Cybercriminalité : comment la Gendarmerie s’adapte à une menace en constante évolution
Une menace qui évolue plus vite que jamais
Longtemps perçue comme une criminalité à part, la cybercriminalité est désormais une réalité quotidienne. Escroqueries en ligne, usurpations d’identité, fraudes bancaires, attaques informatiques contre les entreprises ou les collectivités : les menaces numériques se multiplient et touchent désormais l’ensemble de la société.
Face à cette évolution, la Gendarmerie nationale poursuit l’adaptation de ses moyens humains, techniques et opérationnels afin de protéger les citoyens, les institutions et les entreprises.
Le Rapport annuel sur la cybercriminalité 2026 du ministère de l’Intérieur confirme cette tendance avec plus de 453 000 atteintes numériques enregistrées en France en 2025, soit une hausse de 87 % sur les cinq dernières années.
Des cybercriminels de plus en plus organisés
L’image du pirate informatique isolé derrière son écran est aujourd’hui largement dépassée.
Les enquêtes menées par les services spécialisés montrent que la cybercriminalité fonctionne désormais selon des modèles particulièrement structurés :
- vente de données personnelles ;
- rançongiciels ;
- usurpations d’identité ;
- fraude bancaire ;
- plateformes criminelles spécialisées ;
- services cyber vendus « clé en main ».
Les groupes criminels utilisent des outils toujours plus performants et exploitent les nouvelles technologies pour augmenter leur efficacité.
Cette professionnalisation impose aux forces de sécurité intérieure une adaptation permanente.
Une Gendarmerie engagée dans le cyberespace
La lutte contre la cybercriminalité constitue aujourd’hui l’un des grands enjeux de sécurité intérieure.
Au sein de la Gendarmerie nationale, plusieurs structures spécialisées sont mobilisées quotidiennement :
- le Commandement de la Gendarmerie dans le cyberespace (ComCyberGend) ;
- le Centre de lutte contre les criminalités numériques (C3N) ;
- les cyber-enquêteurs présents sur l’ensemble du territoire ;
- les réservistes spécialisés dans les métiers du numérique.

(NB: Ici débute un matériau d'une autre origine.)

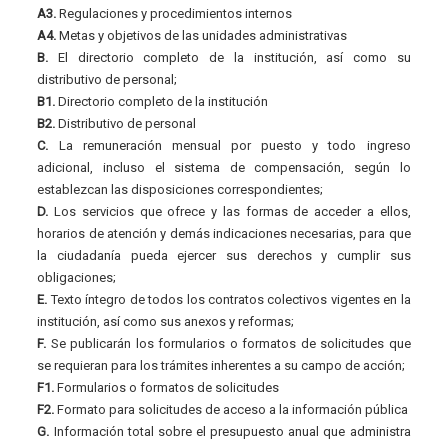
A3.
Regulaciones y procedimientos internos
A4.
Metas y objetivos de las unidades administrativas
B.
El directorio completo de la institución, así como su
distributivo de personal;
B1.
Directorio completo de la institución
B2.
Distributivo de personal
C.
La remuneración mensual por puesto y todo ingreso
adicional, incluso el sistema de compensación, según lo
establezcan las disposiciones correspondientes;
D.
Los servicios que ofrece y las formas de acceder a ellos,
horarios de atención y demás indicaciones necesarias, para que
la ciudadanía pueda ejercer sus derechos y cumplir sus
obligaciones;
E.
Texto íntegro de todos los contratos colectivos vigentes en la
institución, así como sus anexos y reformas;
F.
Se publicarán los formularios o formatos de solicitudes que
se requieran para los trámites inherentes a su campo de acción;
F1.
Formularios o formatos de solicitudes
F2.
Formato para solicitudes de acceso a la información pública
G.
Información total sobre el presupuesto anual que administra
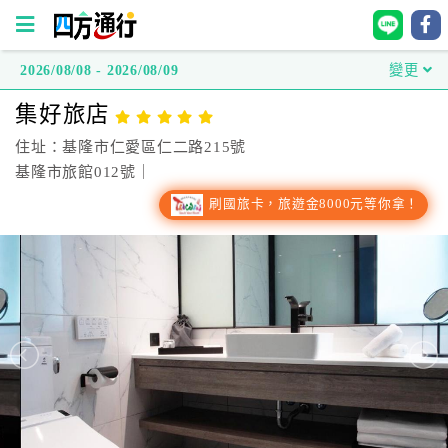
2026/08/08 - 2026/08/09
變更
四
集好旅店
方
通
住址：基隆市仁愛區仁二路215號
行
基隆市旅館012號｜
訂
刷國旅卡，旅遊金8000元等你拿！
房
台
灣
訂
房
直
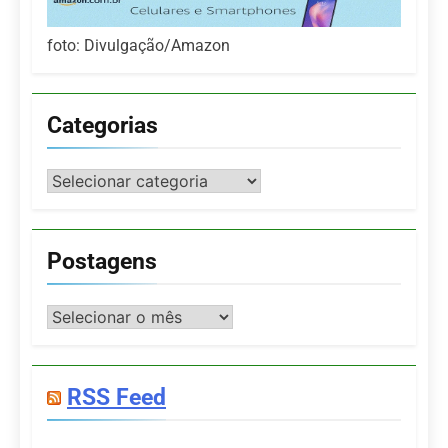
foto: Divulgação/Amazon
Categorias
Categorias
Postagens
Postagens
RSS Feed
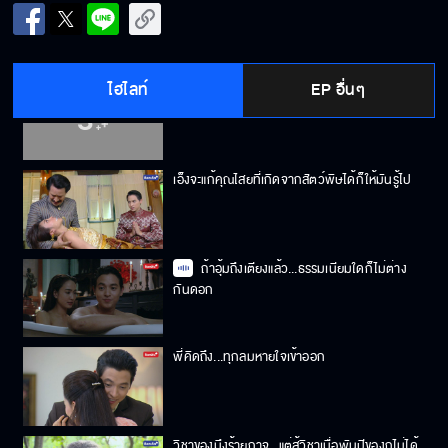
คนอย่างมึงต้องไม่ตายดี
ไฮไลท์
EP อื่นๆ
เอามาให้ลองชิมเล่นตรงหน้า...ท่านขุนยังไม่สนใจ
เอ็งจะแก้คุณไสยที่เกิดจากสัตว์พิษได้ก็ให้มันรู้ไป
ถ้าอุ้มถึงเตียงแล้ว...ธรรมเนียมใดก็ไม่ต่าง
กันดอก
พี่คิดถึง...ทุกลมหายใจเข้าออก
วิชาของมึงร้ายกาจ...แต่สู้วิชาเมื่อพันปีของกูไม่ได้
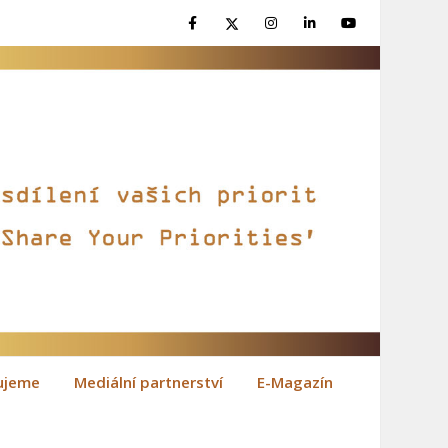
ujeme
Mediální partnerství
E-Magazín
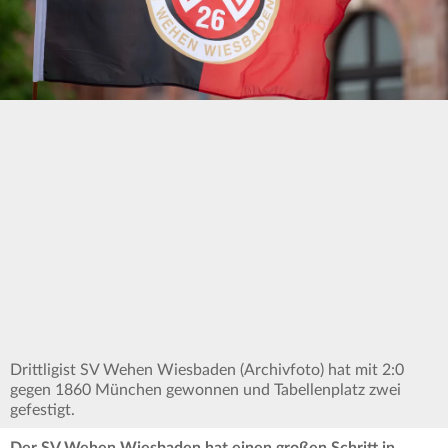
Drittligist SV Wehen Wiesbaden (Archivfoto) hat mit 2:0
gegen 1860 München gewonnen und Tabellenplatz zwei
gefestigt.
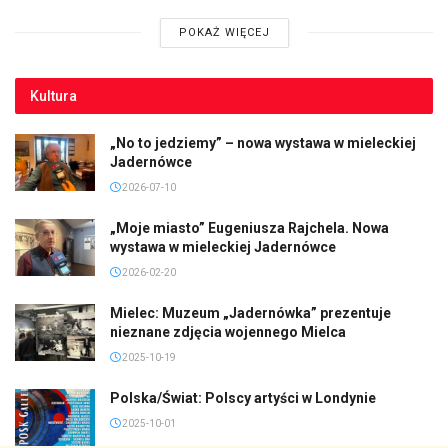
POKAŻ WIĘCEJ
Kultura
„No to jedziemy” – nowa wystawa w mieleckiej
Jadernówce
2026-07-10
„Moje miasto” Eugeniusza Rajchela. Nowa
wystawa w mieleckiej Jadernówce
2026-02-20
Mielec: Muzeum „Jadernówka” prezentuje
nieznane zdjęcia wojennego Mielca
2025-10-19
Polska/Świat: Polscy artyści w Londynie
2025-10-01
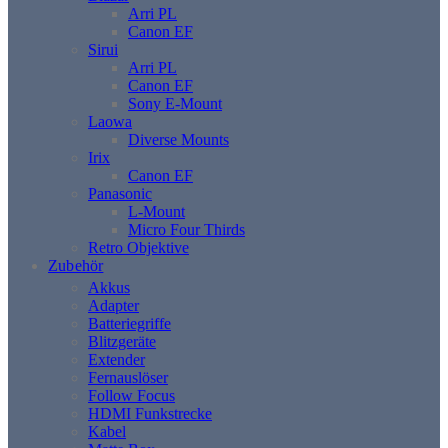
Arri PL
Canon EF
Sirui
Arri PL
Canon EF
Sony E-Mount
Laowa
Diverse Mounts
Irix
Canon EF
Panasonic
L-Mount
Micro Four Thirds
Retro Objektive
Zubehör
Akkus
Adapter
Batteriegriffe
Blitzgeräte
Extender
Fernauslöser
Follow Focus
HDMI Funkstrecke
Kabel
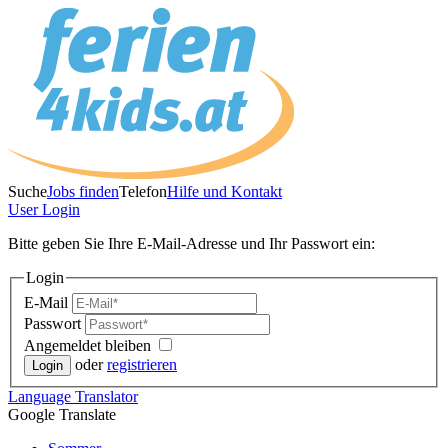
Suche
Jobs finden
Telefon
Hilfe und Kontakt
User
Login
Bitte geben Sie Ihre E-Mail-Adresse und Ihr Passwort ein:
Login
E-Mail
Passwort
Angemeldet bleiben
oder
registrieren
Language
Translator
Google Translate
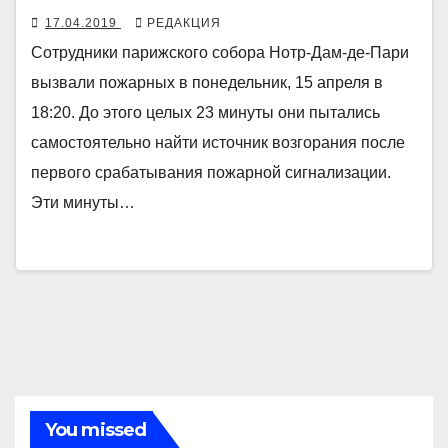
17.04.2019
РЕДАКЦИЯ
Сотрудники парижского собора Нотр-Дам-де-Пари
вызвали пожарных в понедельник, 15 апреля в
18:20. До этого целых 23 минуты они пытались
самостоятельно найти источник возгорания после
первого срабатывания пожарной сигнализации.
Эти минуты…
You missed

Leur mission ne se limite pas aux investigations judiciaires.
Ils participent également à :
- l’identification des nouvelles menaces ;
- la protection des infrastructures sensibles ;
- l’accompagnement des victimes ;
- la sensibilisation du grand public ;
- la coopération internationale contre les réseaux criminels.
L’intelligence artificielle, un nouveau défi
Comme l’ensemble des acteurs de la cybersécurité, la Gendarmerie doit désormais intégrer l’émergence de l’intelligence artificielle dans son analyse des menaces.
Les cybercriminels utilisent déjà certaines solutions d’IA pour :
- automatiser des campagnes d’hameçonnage ;
- améliorer la qualité des fraudes ;
- générer de faux contenus ;
- contourner certains dispositifs de sécurité.
Face à ces évolutions, les services spécialisés développent eux aussi de nouveaux outils d’analyse et de détection afin de conserver leur capacité d’anticipation.
L’objectif reste inchangé : protéger les citoyens tout en conservant une longueur d’avance sur les modes opératoires criminels.
17Cyber : un réflexe à connaître
Afin de simplifier l’accompagnement des victimes, les forces de sécurité intérieure participent au dispositif national 17Cyber.
Accessible 24h/24 et 7j/7, ce service permet :
- d’identifier rapidement une menace ;
- d’obtenir des conseils adaptés ;
- d’être orienté vers les services compétents ;
- de faciliter la prise en charge des situations les plus sensibles.
Pour les gendarmes comme pour leurs proches, connaître ce dispositif constitue désormais un réflexe utile dans un environnement numérique toujours plus complexe.
Les gendarmes, premiers ambassadeurs de la prévention
La lutte contre la cybercriminalité ne repose pas uniquement sur les unités spécialisées.
Chaque militaire est aujourd’hui un relais essentiel de prévention auprès de son entourage, de sa famille et de la population.
Par leur expérience du terrain et leur connaissance des risques, les gendarmes contribuent quotidiennement à développer une véritable culture de cybersécurité.
Cette mission de prévention est devenue un complément naturel des missions historiques de protection des personnes et des biens.
Une mission qui continuera de prendre de l’importance
Les chiffres du Rapport annuel sur la cybercriminalité 2026 montrent clairement que le cyberespace est devenu un terrain d’action majeur pour les forces de sécurité intérieure.
Face à des menaces toujours plus nombreuses et plus sophistiquées, la Gendarmerie poursuit sa transformation afin de répondre aux défis de demain.
Au-delà de la technologie, ce sont surtout les femmes et les hommes engagés au service de la population qui constituent la première force de cette adaptation permanente.
Plus que jamais, la sécurité se joue aussi dans le cyberespace.